Paragraph 1 - What was the most interesting fact you learned from the reading?
Yale endowment method
As an undergraduate student, I found it super interesting to learn how Yale University strategizes its endowment to ensure they have enough liquid funds for the short and enough illiquid funds for the long term. I was surprised to learn that Yale allocates over 16% of its funds to venture capital. I have the perception that universities are risk averse entities (the opposite of what VCs offer). Considering Yale needs at least 7.25% gross returns, it makes sense why Yale has invested in riskier and higher growth VC funds. I am even more shocked that they had returned 77 percent annually over 20 years. Considering they are a non-profit and will not be taxed for their gains, these are ridiculous returns. As one can expect, tuition is a very common topic for an undergraduate student, especially when these private universities have “billion-dollar endowments.” This overview of Yale’s endowment has given me a greater appreciation for what it takes to fund and grow a university.
Paragraph 2- What was the most unexpected piece of advice?
at bats per homerun
VC isn’t for every business
Perception plays a huge role in successful startups and VC
Considering venture capital is a fairly established industry it was unexpected to learn how much public perception influences venture capital decisions and the success of startups. For example, Kupor describes how his company LoudCloud had raised at a $820 million valuation. Despite this great valuation for such a young startup, the only fact people saw was that they did not raise $1 billion like their competitor did. Even if LoudCloud only needed to raise $120 million, perhaps it would have been more beneficial to sell more equity, so that employees (current and potential ones) had enough confidence in the business. I also found it shocking that valuations are as much fact as they are emotional decisions. Kupor sites that a founder can raise at a much higher valuation (sometimes higher than they should be) if they generate enough competitive offers from various VC firms. With so much money at stake, I was not expecting so many qualitative data points to influence decisions. The lesson I have learned is that entrepreneurs must have great emotional intelligence because, at the end of the day, they are convincing people to give millions of dollars to the business.
Paragraph 3 - How do you plan to implement what you learned from the reading in your life?

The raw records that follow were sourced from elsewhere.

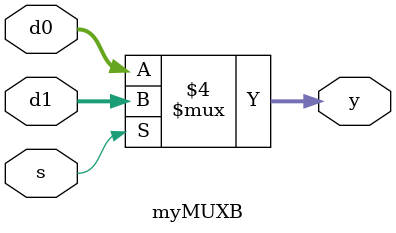
<source format=v>
`timescale 1ns / 1ps


module myMUXB(d0,d1,y,s);
    input [3:0]  d0,d1;
    input        s;
    output [3:0] y;
    reg    [3:0] y;
    
    always@(d0 or d1 or s)
    begin 
        if (s == 1)
            y = d1;
        else 
            y = d0;
    end
endmodule

</source>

understand incentives of other parties
Although I may not be creating my own startup and looking to raise funding anytime soon, I will be joining Figma, a high growth design tool startup, as a software engineer in August. As a future employee of this startup, I am eager to predict when Figma will exit, whether they want to be acquired or IPO, and how the trajectory of the company will affect the timeline of my career. While many of these questions are difficult to answer, I can employ one of Kupor’s most important teachings that I need to understand the incentives for everyone involved in the business. When I talked with the Figma recruiter, they claimed they are shooting to IPO at some point, but I took this with a grain of salt because GPs may be more incentivized to push for an acquisition and liquidate their investment as soon as possible At the same time, an IPO provides unbounded returns for both the investors and founders, so perhaps an IPO is the most likely option. In the latter case, Kupor claims that startups have been staying private between 7-10 years, so it seems that Figma will not IPO for at least another 4 years. There are obviously lots of uncertainties in any startup, but understanding how the GP, LP, and entrepreneur relationship is structured will allow me to make more informed decisions about how long I should stay at Figma.